Iran should buy time at the moment as the plant to use enriched uranium not ready

WASHINGTON — Iran will have no problem if it halts works on uranium enrichment, at least for the time being, as is demanded of it through a UN Security Council resolution, some analysts here who are favourably disposed to Teheran, feel.

By From A Correspondent

  • Follow us on
  • google-news
  • whatsapp
  • telegram

Published: Tue 5 Sep 2006, 9:39 AM

Last updated: Sat 4 Apr 2015, 8:19 PM

“That is one way to ward off trouble and move ahead”, the analysts who didn't want to be identified, said in private comments.

Why not comply with the UN resolution, and at least buy time, rather than going on a confrontation course with the international community, they asked, wondering what could Iran do with enriched uranium, when it does not have advanced technology yet to go further ahead in its plans? “Russia is still building the Bushehr nuclear power plants, and it will not be until March next year when they are completed. So, why not go easy now, and why take matters to a head now”, they asked.

“Why should a man who does not have hair require a hair dryer or a cutting machine”, one analyst asked, even as there is general consensus that not much is known about Iran's secret programmes.

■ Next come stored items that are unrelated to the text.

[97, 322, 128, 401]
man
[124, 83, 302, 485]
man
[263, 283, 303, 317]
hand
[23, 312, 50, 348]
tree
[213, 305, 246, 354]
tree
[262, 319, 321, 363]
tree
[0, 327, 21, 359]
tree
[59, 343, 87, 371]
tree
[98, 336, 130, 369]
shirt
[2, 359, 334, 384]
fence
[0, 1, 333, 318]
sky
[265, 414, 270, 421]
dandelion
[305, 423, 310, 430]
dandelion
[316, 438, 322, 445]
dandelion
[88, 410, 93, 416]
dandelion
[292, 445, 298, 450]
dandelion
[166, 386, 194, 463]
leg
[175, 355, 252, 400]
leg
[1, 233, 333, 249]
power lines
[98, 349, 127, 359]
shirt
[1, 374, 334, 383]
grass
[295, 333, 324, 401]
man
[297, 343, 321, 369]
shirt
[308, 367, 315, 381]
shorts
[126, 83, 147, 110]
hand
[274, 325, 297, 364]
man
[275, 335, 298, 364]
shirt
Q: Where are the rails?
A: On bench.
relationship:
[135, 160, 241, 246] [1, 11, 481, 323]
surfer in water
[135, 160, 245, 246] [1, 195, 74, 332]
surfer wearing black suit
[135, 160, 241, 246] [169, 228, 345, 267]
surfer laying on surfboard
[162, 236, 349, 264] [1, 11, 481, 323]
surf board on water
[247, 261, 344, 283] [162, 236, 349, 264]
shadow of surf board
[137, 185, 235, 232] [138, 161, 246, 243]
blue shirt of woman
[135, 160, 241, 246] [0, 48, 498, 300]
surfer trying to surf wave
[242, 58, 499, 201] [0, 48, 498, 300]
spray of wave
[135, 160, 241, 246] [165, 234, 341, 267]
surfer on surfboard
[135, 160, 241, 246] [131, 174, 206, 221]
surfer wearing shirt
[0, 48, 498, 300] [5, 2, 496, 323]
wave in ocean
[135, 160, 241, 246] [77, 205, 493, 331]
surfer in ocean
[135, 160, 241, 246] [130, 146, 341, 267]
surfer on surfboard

“Or, why should a place have gas stations if it does not have cars or vehicles?.”

“The package that the EU and the US offered are good enough. Iran would do well to take it”, they felt, noting that it will help Iran gain time till next March, at least. “Then Iran will have the diplomatic means to proceed further”, they noted.

Meanwhile, UN Secretary-General Kofi Annan, who visited Teheran for two days, after the end of a UN deadline for nuclear compliance, failed to get Iran change its mind on its nuclear pursuits.

Teheran's stand is that its nuclear programme is for peaceful purposes, intended only to produce fuel for nuclear reactors that generate electricity. Not many are ready to believe this, and are of the view that Iran is bent upon making nuclear warheads.

The UN Security Council, in its meeting in July, has set August end as deadline for Iran to fall in line and suspend its uranium enrichment programme. Iran has rejected the call, leading to calls from the US for punitive measures.

Veto-holding Security Council members, Russia and China are opposed to imposing sanctions on Iran and are seeking time for a negotiated settlement of the matter and bigger role for International Atomic Energy Agency (IAEA) to sort the matter out.

Meanwhile, as reports say, the nuclear stand-off with the West is causing uncertainty inside Iran. Fears are that such uncertainties will work against Iran's economic well-being. For instance, senior officials were said to be withdrawing money from banks and moving them out of the country, for fear of sanctions and its adverse impact on the economy. The economy is shattered; it should not be made to suffer more.

Iran’s first priority should be to keep itself out of trouble. Sanctions can lead to serious problems for Iran, though such situations are not new to the country. Why court trouble when there is a way to ward off trouble.

Iran is already victorious, and has given a tough time to the US in the matter of its uranium enrichment plans. It therefore does not have to defy the UN Security Council resolution in order to prove its strengths.